• Page images and extracted text
BEGIN

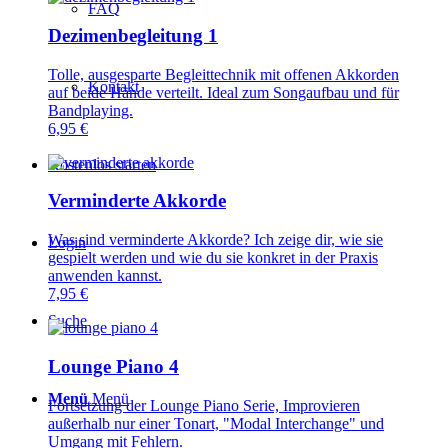
FAQ
Dezimenbegleitung 1
Tolle, ausgesparte Begleittechnik mit offenen Akkorden
Kontakt
auf beide Hände verteilt. Ideal zum Songaufbau und für
Bandplaying.
6,95
€
Kostenlos starten
Verminderte Akkorde
Was sind verminderte Akkorde? Ich zeige dir, wie sie
Login
gespielt werden und wie du sie konkret in der Praxis
anwenden kannst.
7,95
€
Suche
Lounge Piano 4
Menü
Menü
Fortsetzung der Lounge Piano Serie, Improvieren
außerhalb nur einer Tonart, "Modal Interchange" und
Umgang mit Fehlern.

END

• Exercise goal
Reproduce each line of the records exactly, omitting any picture.

• Answer for this exercise
FAQ
Dezimenbegleitung 1
Tolle, ausgesparte Begleittechnik mit offenen Akkorden
Kontakt
auf beide Hände verteilt. Ideal zum Songaufbau und für
Bandplaying.
6,95
€
Kostenlos starten
Verminderte Akkorde
Was sind verminderte Akkorde? Ich zeige dir, wie sie
Login
gespielt werden und wie du sie konkret in der Praxis
anwenden kannst.
7,95
€
Suche
Lounge Piano 4
Menü
Menü
Fortsetzung der Lounge Piano Serie, Improvieren
außerhalb nur einer Tonart, "Modal Interchange" und
Umgang mit Fehlern.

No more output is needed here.